▸ **TASK DETAILS**:
Return every row below word for word and in its original order, leaving out the pictures.

▸ **INPUT MATERIAL**:
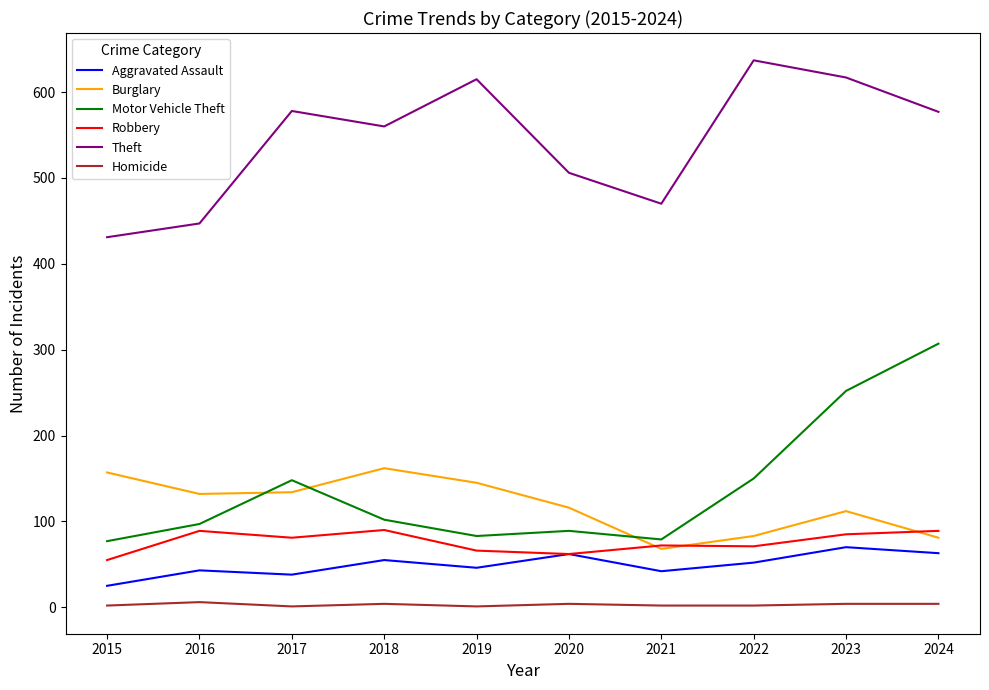

Which series has the largest range (max minus min)?

Motor Vehicle Theft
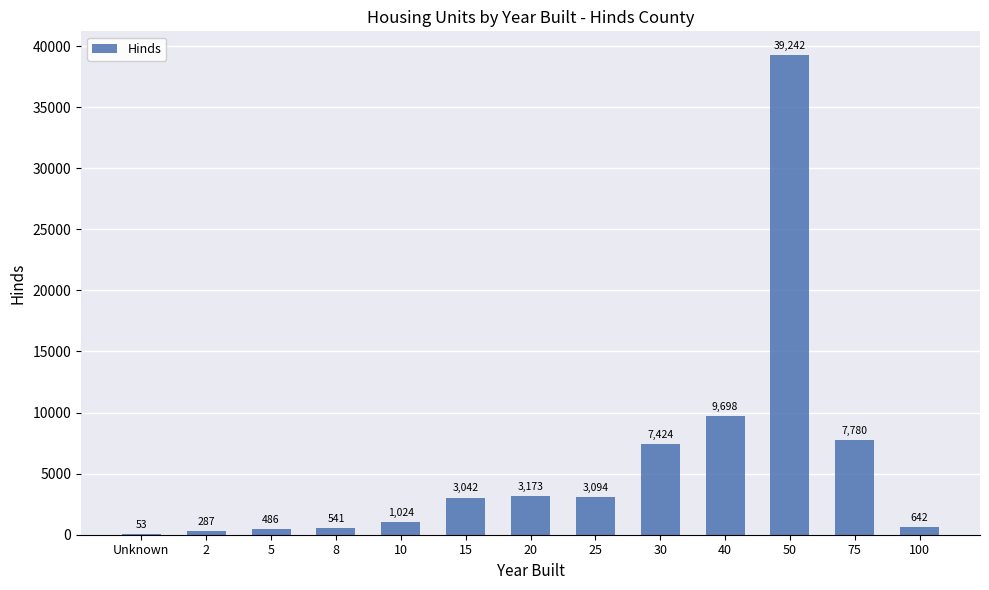

How many data points does each series have?

13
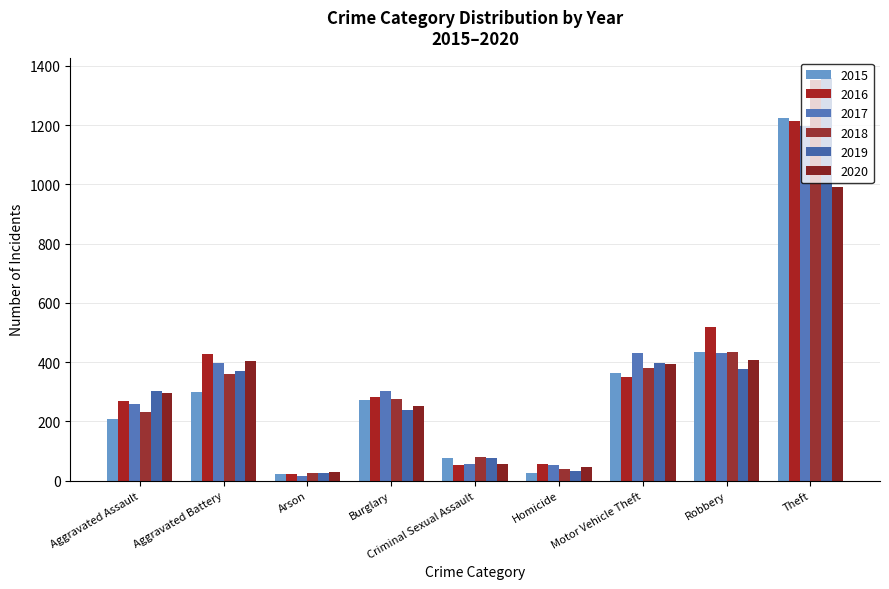

What is the difference between the 2019 values at Robbery and Aggravated Assault?

74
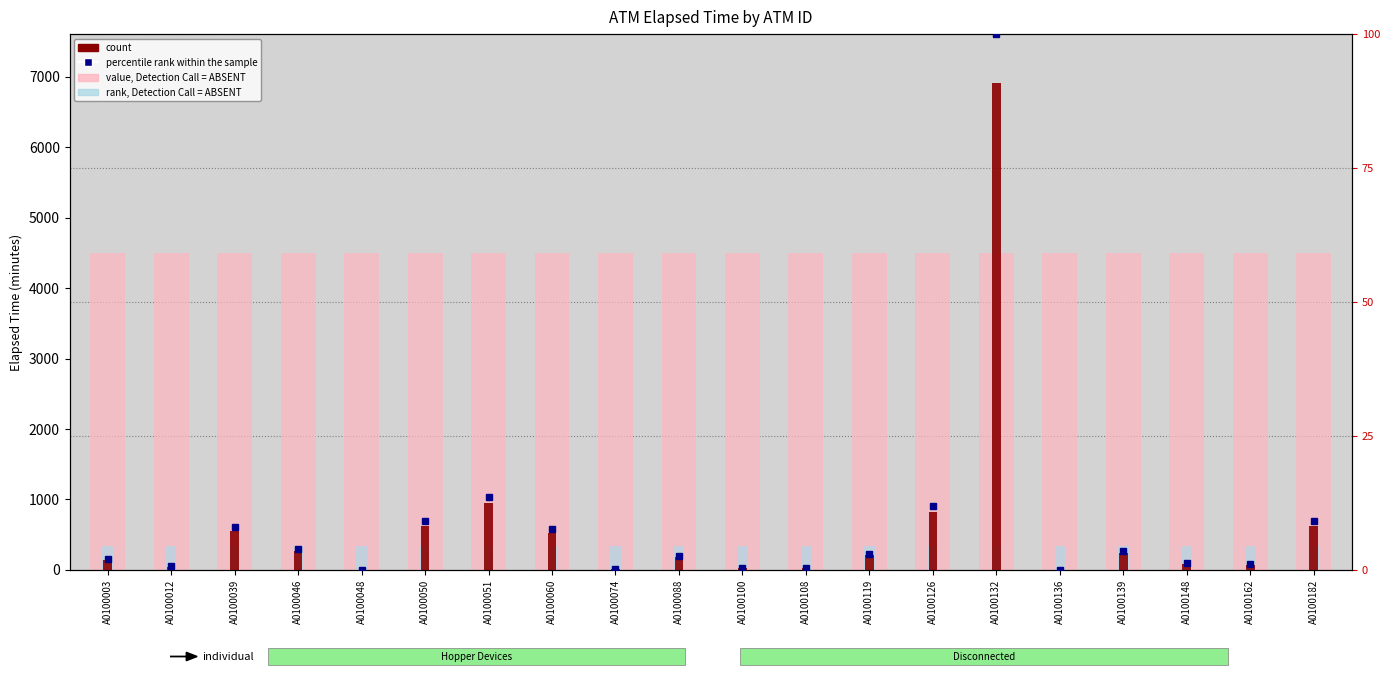

Which series has the largest range (max minus min)?

count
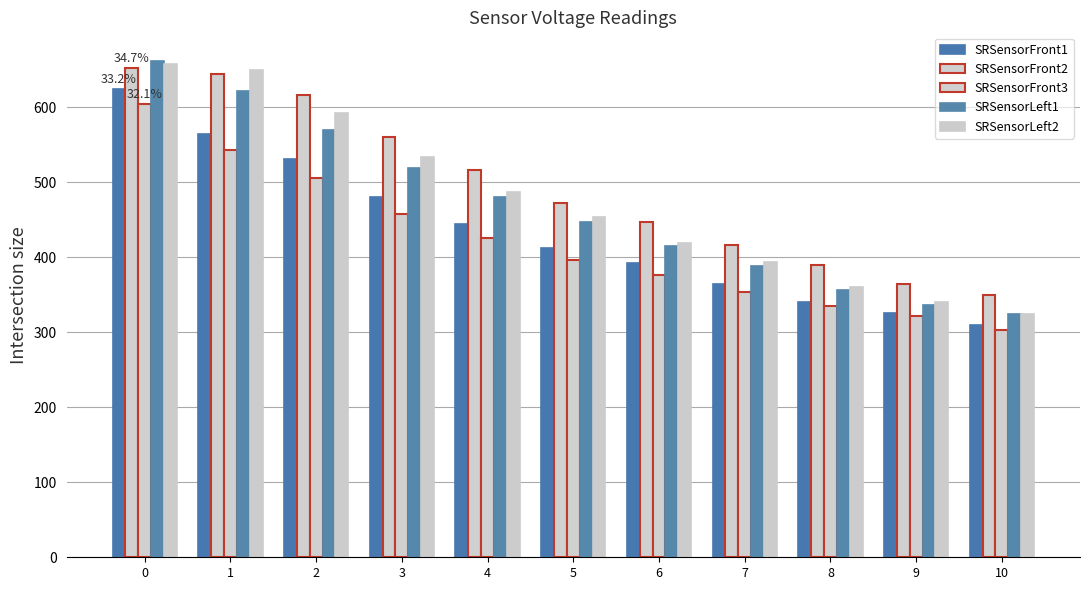

What is the sum of all SRSensorFront2 values?

5432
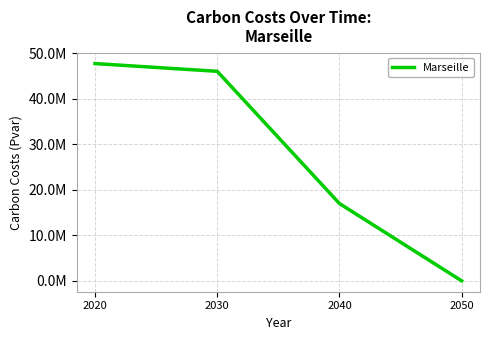

Rank the categories by value from highest to lowest.

2020, 2030, 2040, 2050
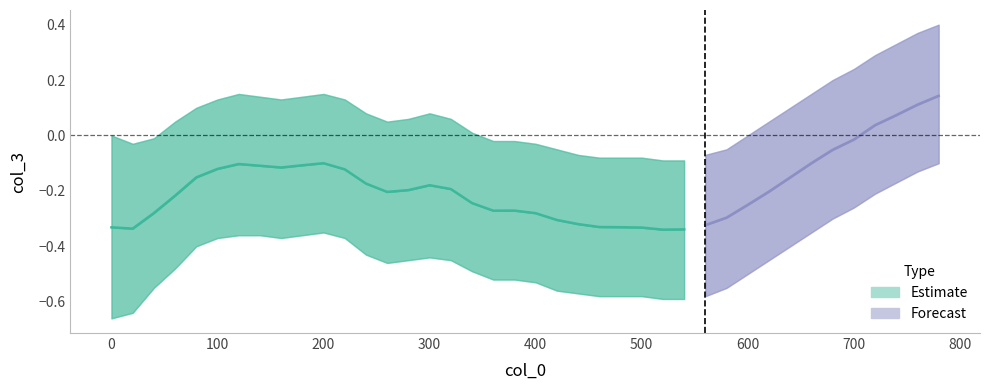

At how many categories does at least one series exceed 0?

24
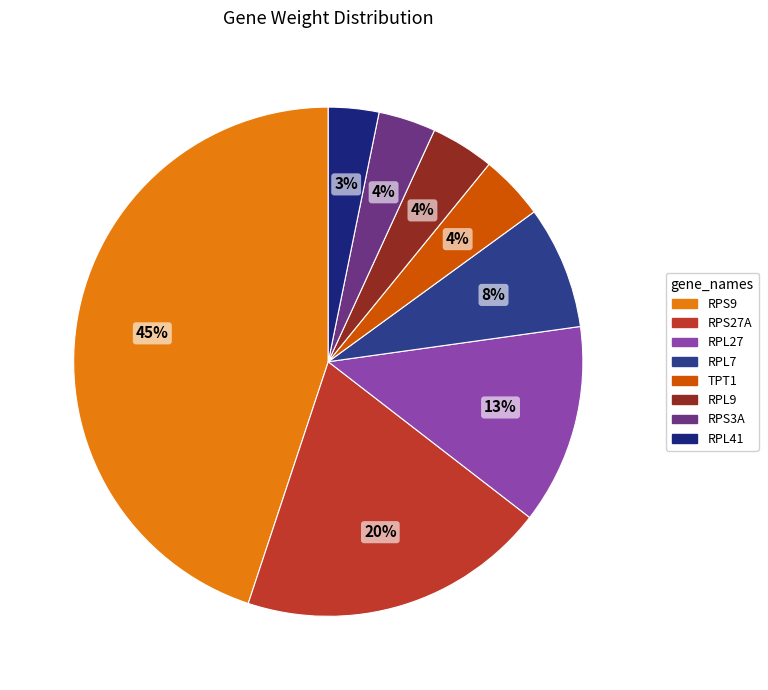

Does RPS3A account for over 50% of the chart?

No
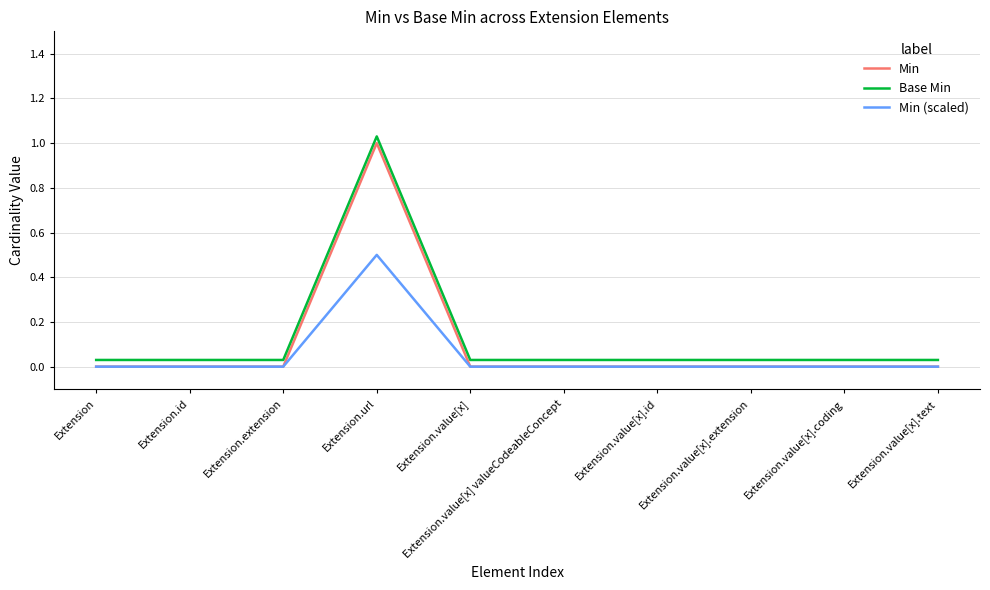

How many series are shown in this chart?

3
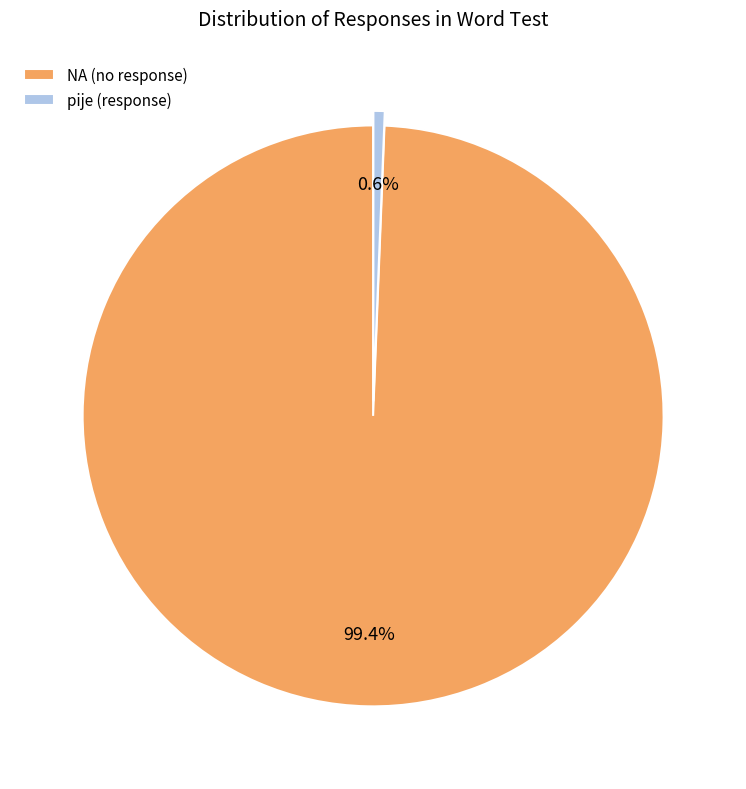

Which slice is the largest?

NA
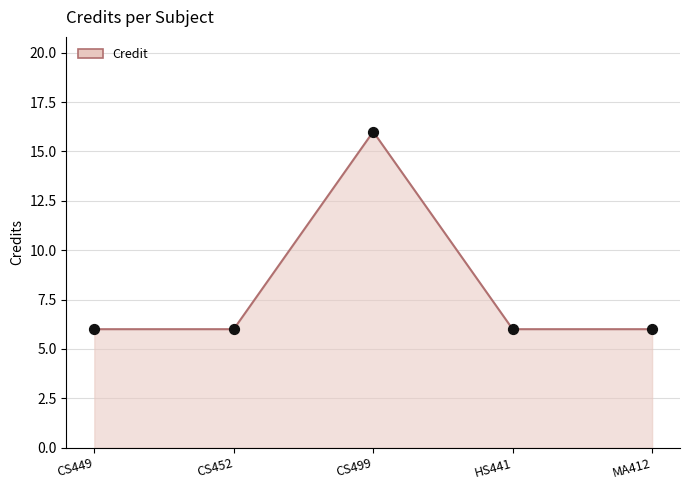

What is the ratio of the value at CS499 to the value at HS441?

2.7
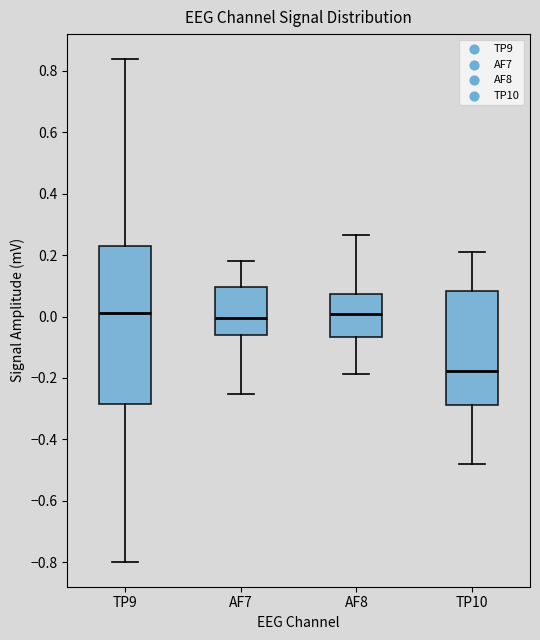

Where does the median line of the box for AF8 sit on the y-axis? The values are not printed on the chart, so give them approximately, as read against the axis.

0.00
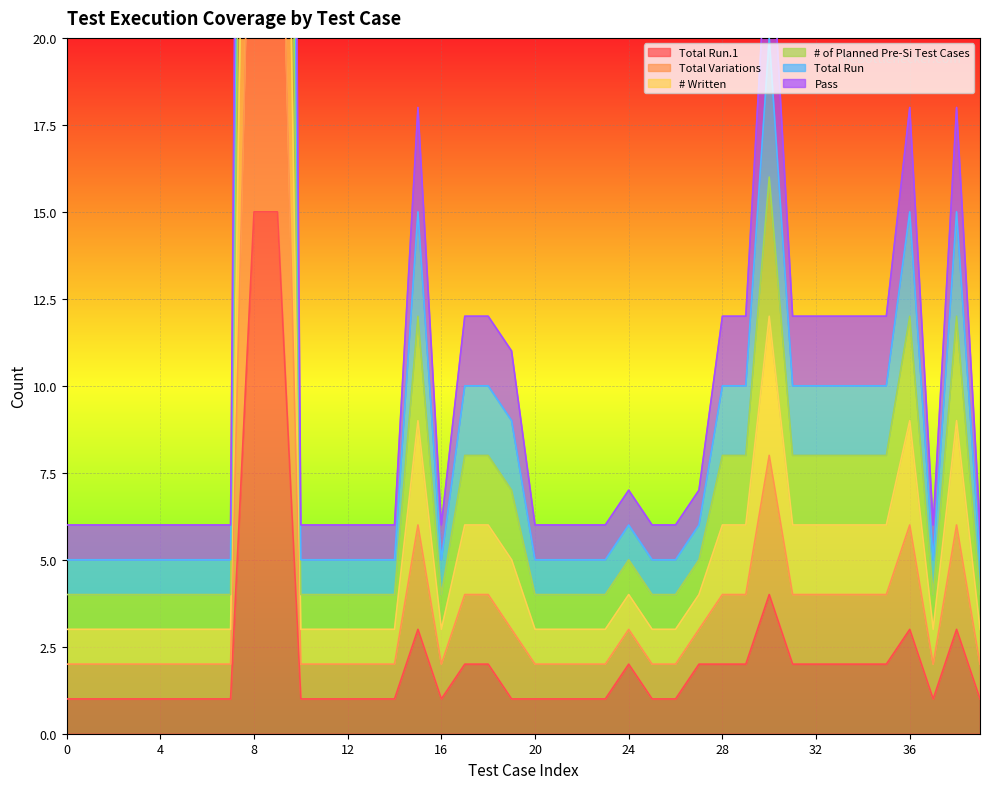

True or false: Total Run.1 has a value of 1 at 0.

True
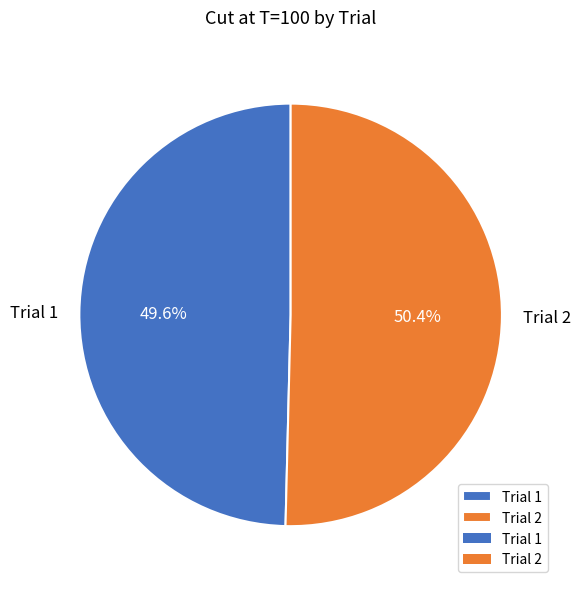

To the nearest percent, what is the difference between the Trial 1 and Trial 2 slice percentages?

1%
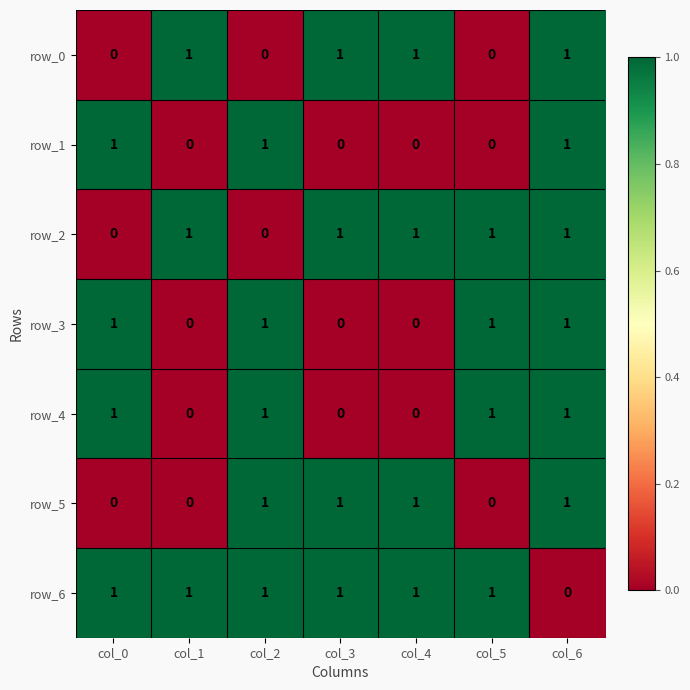

The row_0 series shows -1 at col_5. True or false?

False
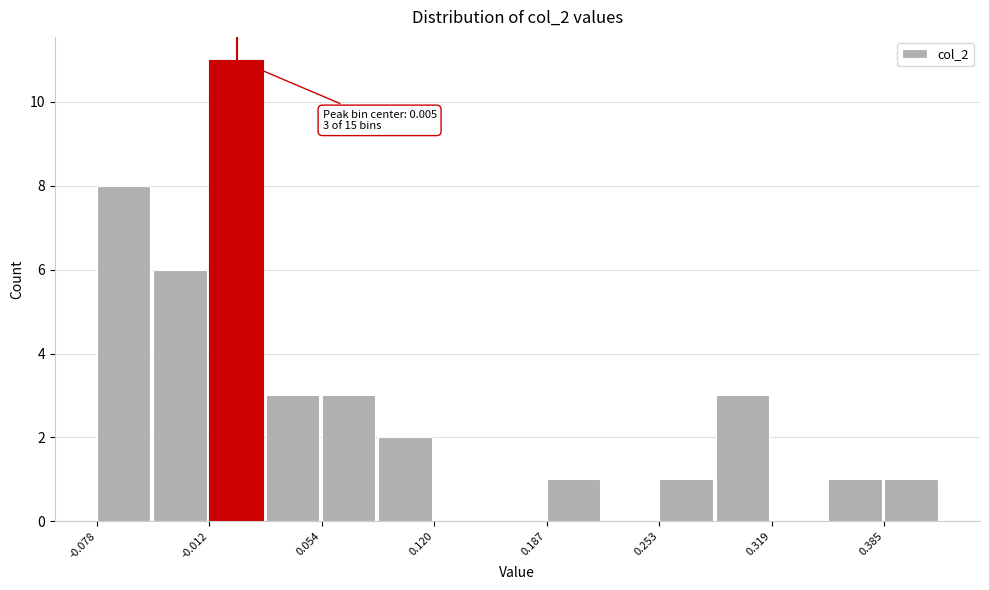

Around what value on the x-axis is the tallest bar? Give the approximate position of its centre, as read against the axis.

0.00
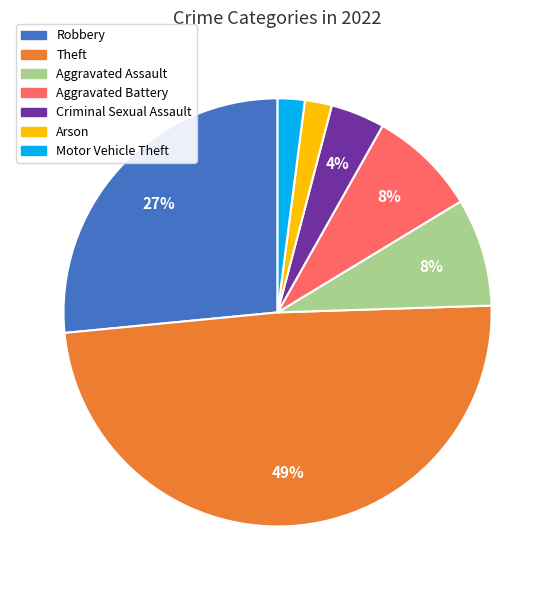

How many slices are in this pie chart?

7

▸ **RESULT**:
Which series has the largest range (max minus min)?

Motor Vehicle Theft

How many data points does each series have?

13

What is the difference between the 2019 values at Robbery and Aggravated Assault?

74

Which series has the largest range (max minus min)?

count

What is the sum of all SRSensorFront2 values?

5432

Rank the categories by value from highest to lowest.

2020, 2030, 2040, 2050

At how many categories does at least one series exceed 0?

24

Does RPS3A account for over 50% of the chart?

No

How many series are shown in this chart?

3

Which slice is the largest?

NA

What is the ratio of the value at CS499 to the value at HS441?

2.7

Where does the median line of the box for AF8 sit on the y-axis? The values are not printed on the chart, so give them approximately, as read against the axis.

0.00

True or false: Total Run.1 has a value of 1 at 0.

True

To the nearest percent, what is the difference between the Trial 1 and Trial 2 slice percentages?

1%

The row_0 series shows -1 at col_5. True or false?

False

Around what value on the x-axis is the tallest bar? Give the approximate position of its centre, as read against the axis.

0.00

How many slices are in this pie chart?

7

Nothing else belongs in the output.